Growth and development must be compatible with the needs and expectations of the citizens: consensus and social legitimization favour the conditions of trust necessary to achieve earnings and competitive advantages (GBS, 2001).

At the same time, when sustainability is at the forefront of many organization’s agenda (Vos, 2007), culture of peace is a central concept. The reason behind this is the difficulty in integrating the numerous needs and requirements of different cultures and localities into a single, comprehensive blueprint.

Sustainable development does not represent an option (Christen and Schmidt, 2012), but is rather a necessary condition for success of the governments in the medium-long term and culture of peace becomes an important strategic factor.

The report of the United Nations Secretary-General on the “Prevention of Armed Conflict” (2001) states that conflict prevention and sustainable development are mutually reinforcing concepts.

Building a sustainable peace is a universal challenge that requires collective, comprehensive solutions.

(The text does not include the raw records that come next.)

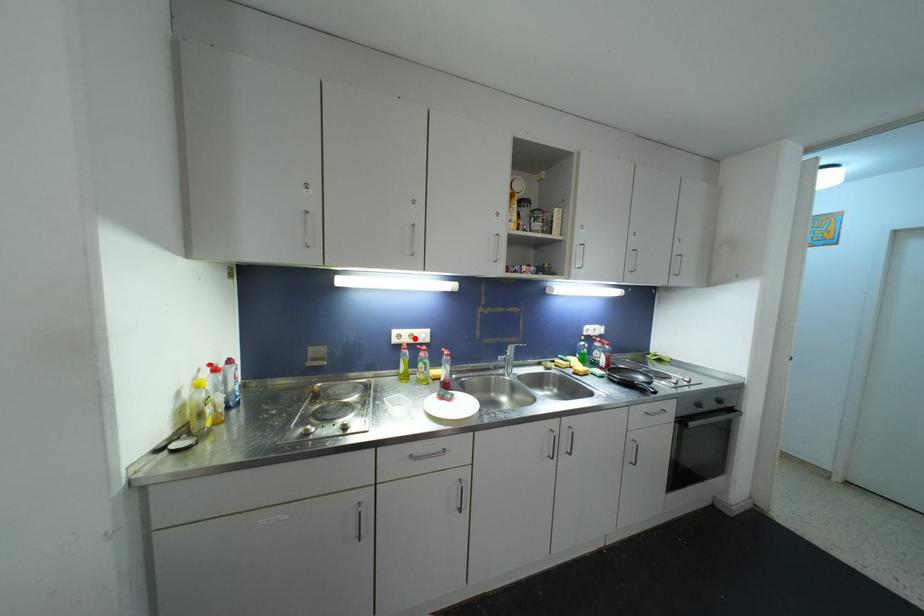
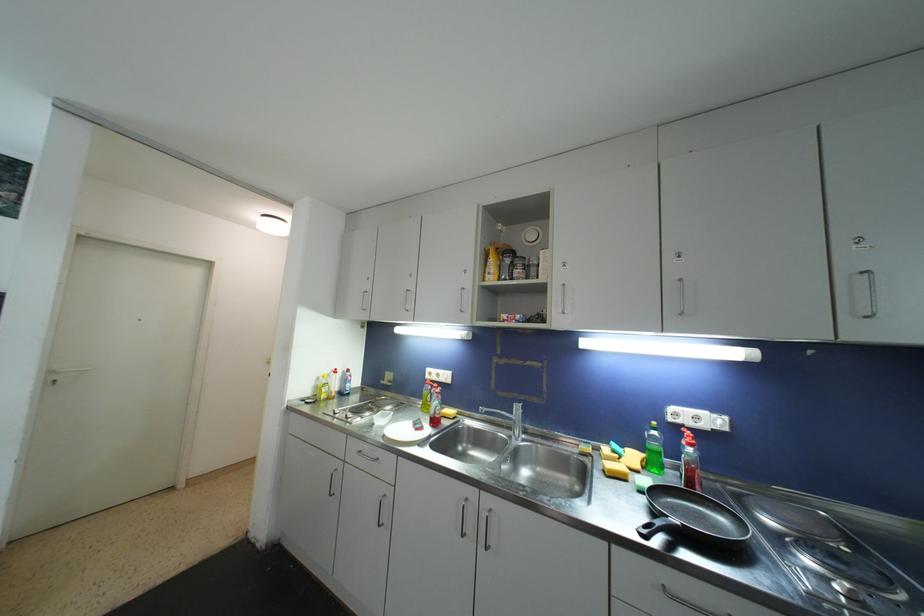
The point at the highlighted location is marked in the first image. Where is the corresponding point in the second image?

(441, 378)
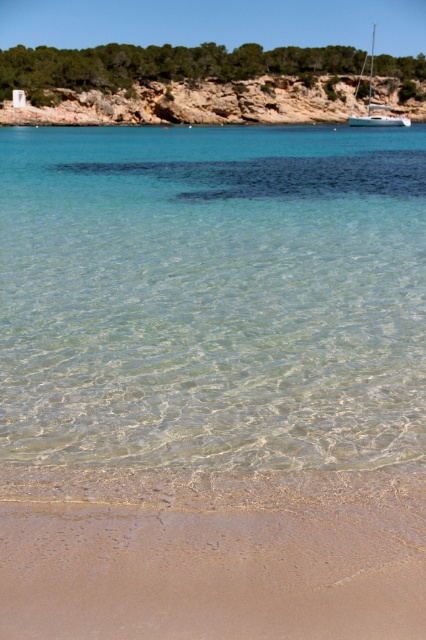
Is sandy at lower center thinner than white glossy sailboat at upper right?

Yes, sandy at lower center is thinner than white glossy sailboat at upper right.

Find the location of a particular element. The width and height of the screenshot is (426, 640). sandy at lower center is located at coordinates (212, 556).

You are a GUI agent. You are given a task and a screenshot of the screen. Output one action in this format:
    pyautogui.click(x=<x>, y=<y>)
    Task: Click on the sandy at lower center
    
    Given the screenshot: What is the action you would take?
    click(212, 556)

Between clear water at center and sandy at lower center, which one is positioned lower?

sandy at lower center

Between point (229, 129) and point (31, 588), which one is positioned behind?

The point (229, 129) is behind.

Image resolution: width=426 pixels, height=640 pixels. I want to click on clear water at center, so click(x=213, y=296).

Between point (45, 294) and point (388, 120), which one is positioned behind?

Positioned behind is point (388, 120).

Between clear water at center and white glossy sailboat at upper right, which one is positioned higher?

white glossy sailboat at upper right

You are a GUI agent. You are given a task and a screenshot of the screen. Output one action in this format:
    pyautogui.click(x=<x>, y=<y>)
    Task: Click on the clear water at center
    Image resolution: width=426 pixels, height=640 pixels.
    Given the screenshot: What is the action you would take?
    pyautogui.click(x=213, y=296)

At what (x,y) coordinates should I click in order to perform the action: click on clear water at center. Please return your answer as a coordinate pair (x, y). Looking at the image, I should click on (213, 296).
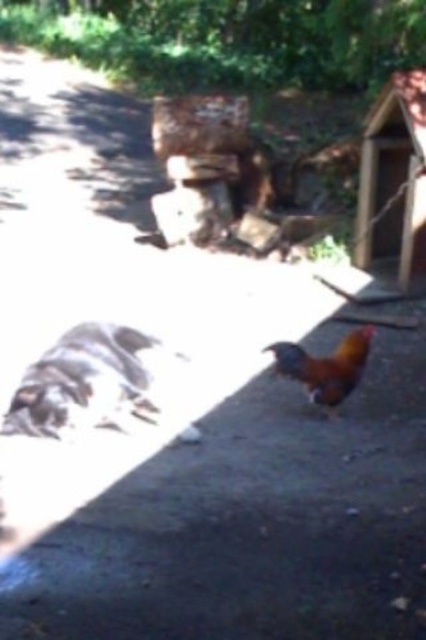
Question: Is brown feathered chicken at center positioned in front of rusty metallic rooster at center?

Choices:
 (A) yes
 (B) no

Answer: (A)

Question: Which of the following is the farthest from the observer?

Choices:
 (A) (373, 330)
 (B) (115, 369)

Answer: (A)

Question: Among these points, which one is farthest from the camera?

Choices:
 (A) (89, 332)
 (B) (307, 369)

Answer: (A)

Question: Does brown feathered chicken at center have a lesser width compared to rusty metallic rooster at center?

Choices:
 (A) yes
 (B) no

Answer: (B)

Question: In this image, where is brown feathered chicken at center located relative to rusty metallic rooster at center?

Choices:
 (A) left
 (B) right

Answer: (A)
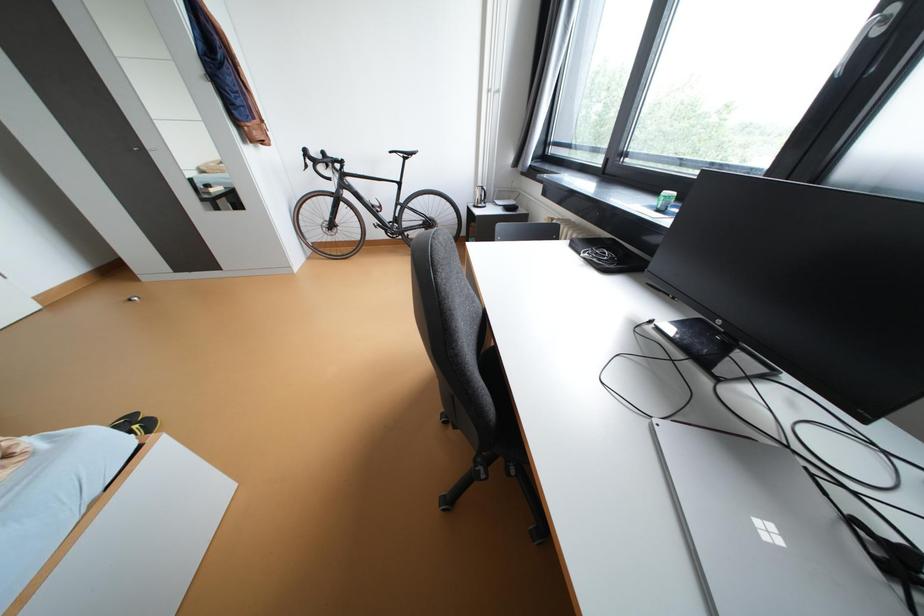
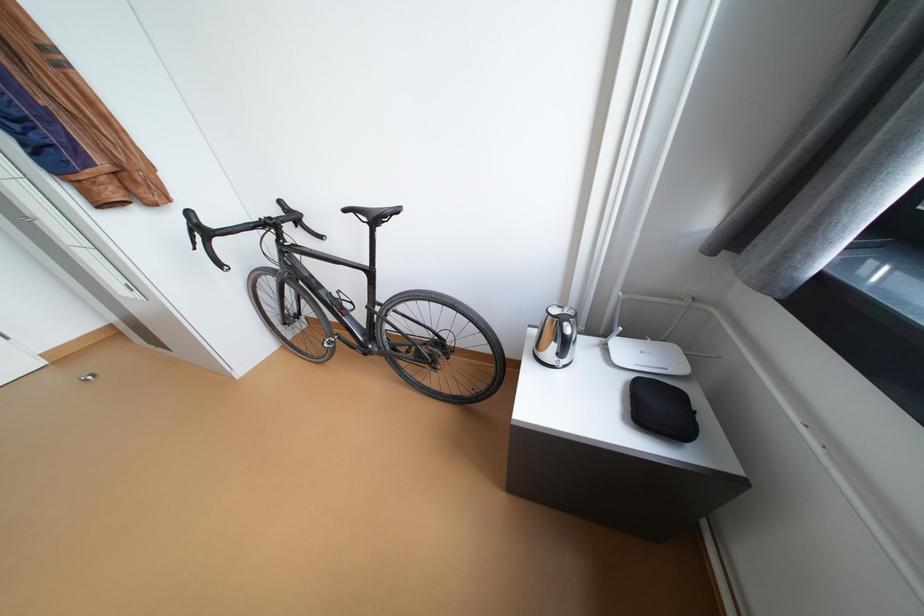
Question: What movement of the cameraman would produce the second image?

Choices:
 (A) Left
 (B) Right
 (C) Forward
 (D) Backward

Answer: (C)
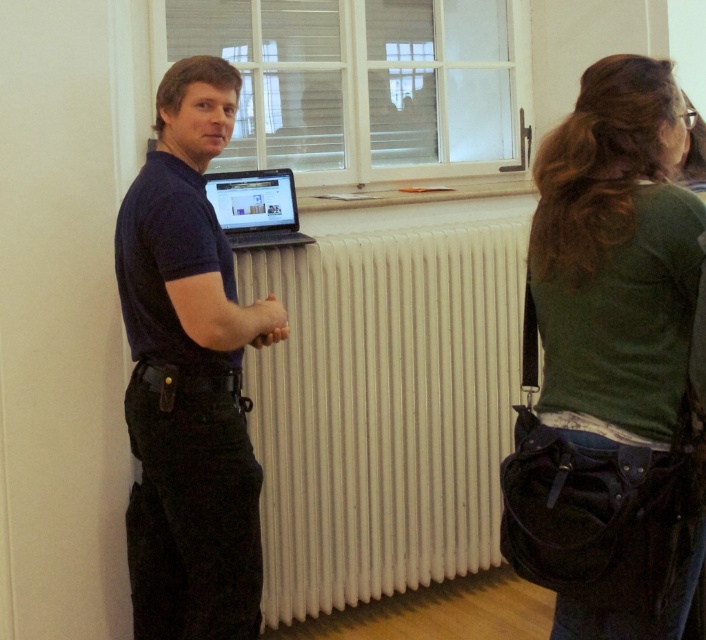
Question: Which of these objects is positioned farthest from the matte black laptop at center?

Choices:
 (A) green fabric shirt at upper right
 (B) white ribbed radiator at center

Answer: (A)

Question: Considering the relative positions of green fabric shirt at upper right and matte black laptop at center in the image provided, where is green fabric shirt at upper right located with respect to matte black laptop at center?

Choices:
 (A) left
 (B) right

Answer: (B)

Question: Which point is farther to the camera?

Choices:
 (A) dark blue shirt at center
 (B) matte black laptop at center
 (C) green fabric shirt at upper right
 (D) white ribbed radiator at center

Answer: (D)

Question: Is green fabric shirt at upper right closer to the viewer compared to dark blue shirt at center?

Choices:
 (A) no
 (B) yes

Answer: (B)

Question: Estimate the real-world distances between objects in this image. Which object is farther from the dark blue shirt at center?

Choices:
 (A) white ribbed radiator at center
 (B) matte black laptop at center

Answer: (A)

Question: Is dark blue shirt at center below matte black laptop at center?

Choices:
 (A) no
 (B) yes

Answer: (B)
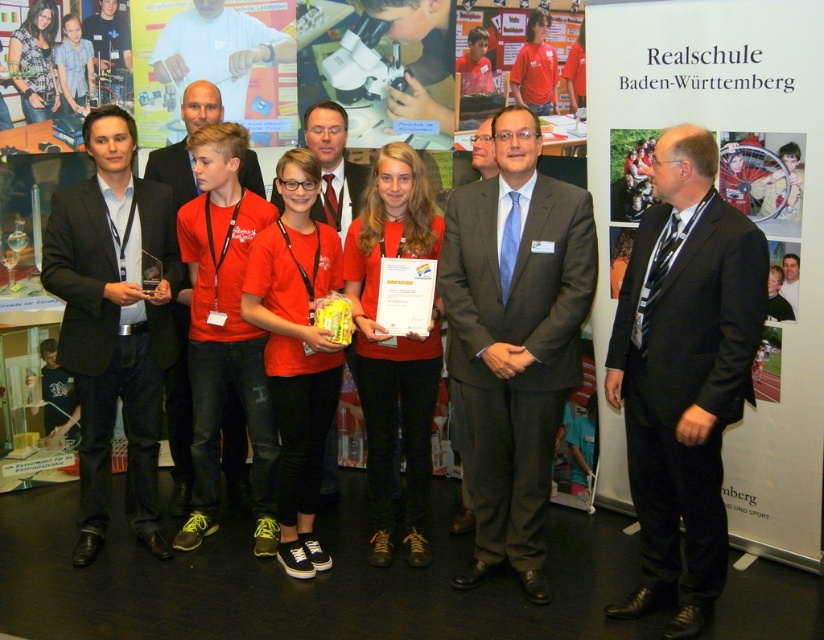
You are a photographer standing at the back of the room. You need to capture a photo that includes both the dark gray suit at center and the matte black suit at left. The camera you are using has a maximum focus range of 1.5 meters. Will you be able to fit both subjects into the frame without moving closer?

The distance between the dark gray suit at center and the matte black suit at left is 1.34 meters, which is within the camera maximum focus range of 1.5 meters. Therefore, you can capture both subjects in the frame without moving closer.

You are a photographer at the event and need to capture a photo of the black suit at center and the smooth white shirt at upper center. Which one is positioned lower in the image?

The black suit at center is located below the smooth white shirt at upper center, so the black suit at center is positioned lower in the image.

Consider the image. You are organizing a photo shoot and need to arrange the black suit at center and the matte black suit at left based on their sizes. Which suit should be placed first if you want the larger one to be more prominent?

The black suit at center is larger in size than the matte black suit at left, so you should place the black suit at center first to make it more prominent.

Extreme poverty, radicalization and climate change are some of the many factors that contribute to conflict and fragility. To achieve a sustainable peace one must address the social, political and environmental factors that create inter-group tension.

The fundamental purpose of governance is to work towards a healthy, safe, tolerant and creative society (rather than merely a financially prosperous one). This means that local governments must promote a model of development that “meets the needs of the present without compromising the ability of future generations to meet their own needs”, as well as ensuring the enjoyment of culture and its components by all, and protecting and enhancing the rights of citizens to freedom of expression and access to information and resources.

It is in this scenario that all industrialized countries, while taking different approaches, feel the need to identify new models of action and to re-think the relationships among State, economy and society, reviving those principles of freedom, peace and solidarity on which the European construction was historically based, and placing individual and human values at the very core.

The need to redesign the balances between the public powers and private initiative under a sustainable and peace-oriented growth perspective shifts the focus back to the Social Market Economy model.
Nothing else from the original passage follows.